§ 作業内容
A. 市民公開講座の記事について、次の問いに答えてください。
(i) 講座はいつ、どこで開かれたか。
(ii) 総合司会を務めたのは誰か。
(iii) 津金部長によると、我が国で癌が増えた原因は何か。
B. 次の各文が市民公開講座の記事の内容と合っているかを判断してください。それぞれ「はい」か「いいえ」で答え、判断の根拠となる記事中の語句をそのまま引用してください。
(i) 挨拶はセンター所長の山田亮教授が行った。
(ii) 筑後地区では肝癌よりも胃癌による死亡が多い。
(iii) 津金部長は消化器癌に話題を絞って講演した。
C. 市民公開講座の記事を、最後の文の後から書き継いでください。

§ 原文
______

久留米大学先端癌治療センターが市民公開講座
久留米大学先端癌治療研究センターは1月20日、同大学筑水会館で市民公開講座「消化器がん│最近の話題」を開催した。
挨拶はセンター所長の山田亮教授、総合司会は肝臓部門の佐田通夫教授、特別講演は国立がん研究センターがん予防・検診研究センター・予防研究部の津金昌一郎部長が受け持った。
佐田教授によると、近年膵癌の発症が増えており、筑後地区では胃癌を抜いて肝癌の死亡が多いという。
津金部長はがん対策基本法第六条(国民の責務)を紹介し、消化器癌の話題に限定せず、癌に関する無作為比較試験や、コホート研究の結果を紹介した。我が国での癌の増加は、生活習慣の欧米化とはあまり関係がなく、寿命が伸びたことが原因という。また、若い時期の予防や健診の重要性と、加齢による癌対策の重要性の変化を説明し、加齢後の「生活習慣の維持を尊重した予防」、「癌の早期発見だけを目的としない検診」、「QOL向上を目指した、必ずしも根治を目標としない医療」などを説いた。

______

§ 提供データ

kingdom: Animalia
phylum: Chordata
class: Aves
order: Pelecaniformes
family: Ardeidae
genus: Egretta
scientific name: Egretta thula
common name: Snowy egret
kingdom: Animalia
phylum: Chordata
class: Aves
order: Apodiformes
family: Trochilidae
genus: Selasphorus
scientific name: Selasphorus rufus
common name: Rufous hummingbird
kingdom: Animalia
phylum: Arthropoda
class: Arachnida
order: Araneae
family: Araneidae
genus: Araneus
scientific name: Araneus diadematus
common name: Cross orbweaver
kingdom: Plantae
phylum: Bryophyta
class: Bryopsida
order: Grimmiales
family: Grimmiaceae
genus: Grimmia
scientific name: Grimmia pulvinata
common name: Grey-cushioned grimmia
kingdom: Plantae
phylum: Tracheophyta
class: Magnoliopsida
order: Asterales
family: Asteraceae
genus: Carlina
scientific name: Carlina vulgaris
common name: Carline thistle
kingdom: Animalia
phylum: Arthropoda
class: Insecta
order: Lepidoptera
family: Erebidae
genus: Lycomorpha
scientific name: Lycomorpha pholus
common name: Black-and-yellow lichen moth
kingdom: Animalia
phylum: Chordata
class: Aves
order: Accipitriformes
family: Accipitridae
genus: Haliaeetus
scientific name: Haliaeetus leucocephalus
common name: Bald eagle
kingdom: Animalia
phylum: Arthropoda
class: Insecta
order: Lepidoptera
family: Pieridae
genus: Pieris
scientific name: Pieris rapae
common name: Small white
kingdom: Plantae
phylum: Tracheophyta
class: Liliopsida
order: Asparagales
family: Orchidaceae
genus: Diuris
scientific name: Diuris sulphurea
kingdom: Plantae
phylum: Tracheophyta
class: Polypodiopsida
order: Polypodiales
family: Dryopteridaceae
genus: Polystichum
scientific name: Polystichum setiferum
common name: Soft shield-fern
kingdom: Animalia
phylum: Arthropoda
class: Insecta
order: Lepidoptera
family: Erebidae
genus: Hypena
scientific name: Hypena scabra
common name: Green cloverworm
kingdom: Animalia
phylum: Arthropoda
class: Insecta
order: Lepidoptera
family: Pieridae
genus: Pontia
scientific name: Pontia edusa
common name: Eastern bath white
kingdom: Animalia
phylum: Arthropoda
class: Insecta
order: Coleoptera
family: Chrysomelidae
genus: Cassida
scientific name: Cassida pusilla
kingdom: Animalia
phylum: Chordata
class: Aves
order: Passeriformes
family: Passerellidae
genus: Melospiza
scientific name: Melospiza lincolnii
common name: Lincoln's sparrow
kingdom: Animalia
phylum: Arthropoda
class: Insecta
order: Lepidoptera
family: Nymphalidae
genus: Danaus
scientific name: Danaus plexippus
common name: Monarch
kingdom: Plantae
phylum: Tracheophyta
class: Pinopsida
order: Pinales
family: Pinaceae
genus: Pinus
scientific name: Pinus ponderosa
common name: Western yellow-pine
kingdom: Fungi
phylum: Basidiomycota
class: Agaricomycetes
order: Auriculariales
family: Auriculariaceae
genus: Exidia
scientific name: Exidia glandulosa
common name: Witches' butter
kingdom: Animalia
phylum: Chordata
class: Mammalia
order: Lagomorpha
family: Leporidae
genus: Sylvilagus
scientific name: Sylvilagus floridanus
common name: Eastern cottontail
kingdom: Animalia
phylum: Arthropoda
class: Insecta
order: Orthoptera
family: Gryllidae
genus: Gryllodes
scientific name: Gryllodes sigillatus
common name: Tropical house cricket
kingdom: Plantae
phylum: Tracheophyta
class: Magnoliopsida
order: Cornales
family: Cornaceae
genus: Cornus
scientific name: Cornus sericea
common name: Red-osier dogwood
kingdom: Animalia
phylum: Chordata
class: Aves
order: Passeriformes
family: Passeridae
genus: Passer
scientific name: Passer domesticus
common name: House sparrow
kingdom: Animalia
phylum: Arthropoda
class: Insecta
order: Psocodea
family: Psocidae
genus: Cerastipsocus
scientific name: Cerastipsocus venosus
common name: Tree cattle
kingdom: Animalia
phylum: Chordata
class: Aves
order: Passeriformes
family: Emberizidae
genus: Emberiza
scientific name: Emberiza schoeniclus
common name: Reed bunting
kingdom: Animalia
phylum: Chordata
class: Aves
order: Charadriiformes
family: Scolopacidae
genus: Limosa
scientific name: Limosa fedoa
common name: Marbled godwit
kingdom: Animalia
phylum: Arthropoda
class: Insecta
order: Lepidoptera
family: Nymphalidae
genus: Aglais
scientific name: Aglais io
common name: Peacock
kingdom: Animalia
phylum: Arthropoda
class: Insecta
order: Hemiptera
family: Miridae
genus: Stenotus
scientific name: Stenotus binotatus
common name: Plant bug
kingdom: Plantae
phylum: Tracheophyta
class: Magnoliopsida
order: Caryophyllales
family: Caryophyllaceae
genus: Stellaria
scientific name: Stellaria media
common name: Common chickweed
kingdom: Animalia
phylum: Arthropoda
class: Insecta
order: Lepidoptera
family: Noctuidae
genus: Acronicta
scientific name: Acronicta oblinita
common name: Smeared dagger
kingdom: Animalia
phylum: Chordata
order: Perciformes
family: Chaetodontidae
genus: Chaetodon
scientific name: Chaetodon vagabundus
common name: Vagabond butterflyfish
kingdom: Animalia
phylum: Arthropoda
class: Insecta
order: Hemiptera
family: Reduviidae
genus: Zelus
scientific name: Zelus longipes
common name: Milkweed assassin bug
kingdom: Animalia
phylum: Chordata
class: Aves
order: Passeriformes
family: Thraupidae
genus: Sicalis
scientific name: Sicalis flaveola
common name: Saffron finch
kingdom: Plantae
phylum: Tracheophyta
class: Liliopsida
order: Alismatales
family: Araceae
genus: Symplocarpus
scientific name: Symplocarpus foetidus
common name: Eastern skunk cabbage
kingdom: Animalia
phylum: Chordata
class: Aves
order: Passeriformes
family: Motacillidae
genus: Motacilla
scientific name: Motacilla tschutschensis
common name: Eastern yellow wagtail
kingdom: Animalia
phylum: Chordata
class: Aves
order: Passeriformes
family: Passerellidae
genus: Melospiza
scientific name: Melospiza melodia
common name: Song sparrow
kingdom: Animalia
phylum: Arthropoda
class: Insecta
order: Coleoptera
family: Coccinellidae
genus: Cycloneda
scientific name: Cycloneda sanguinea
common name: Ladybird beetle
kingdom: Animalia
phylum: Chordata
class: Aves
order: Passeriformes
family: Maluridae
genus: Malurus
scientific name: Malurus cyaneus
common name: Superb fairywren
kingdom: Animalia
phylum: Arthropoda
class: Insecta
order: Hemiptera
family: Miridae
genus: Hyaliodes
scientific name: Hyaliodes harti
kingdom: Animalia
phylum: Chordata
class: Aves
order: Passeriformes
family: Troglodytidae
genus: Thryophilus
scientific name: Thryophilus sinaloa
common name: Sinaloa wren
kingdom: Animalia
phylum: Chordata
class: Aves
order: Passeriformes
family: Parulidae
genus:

______

§ 作業ごとの結果
A.
(i) 1月20日、久留米大学の筑水会館
(ii) 肝臓部門の佐田通夫教授
(iii) 寿命が伸びたこと

B.
(i) はい。「挨拶はセンター所長の山田亮教授」
(ii) いいえ。「筑後地区では胃癌を抜いて肝癌の死亡が多い」
(iii) いいえ。「消化器癌の話題に限定せず」

C.
他の講演は次のとおり。
- 「胃がん・大腸がんの予防と早期診断」(鶴田修教授=久留米大学医学部附属病院メディカルセンター消化器病センター)
- 「膵がんの現状」(杉山元助教=同大学医学部内科学講座消化器内科部門)
- 「肝臓がんを正しく理解しよう」(黒松亮子准教授=同医学部内科学講座消化器内科部門)
- 「新しいがん治療:消化器がんに対するワクチン療法」(由谷茂科長=同大学医学部医学科免疫・免疫治療学講座、同大学医療センターがんワクチン外来科)
- 「消化器がんの化学療法」(藤井輝彦准教授=同大学医学部附属病院がん集中治療センター)。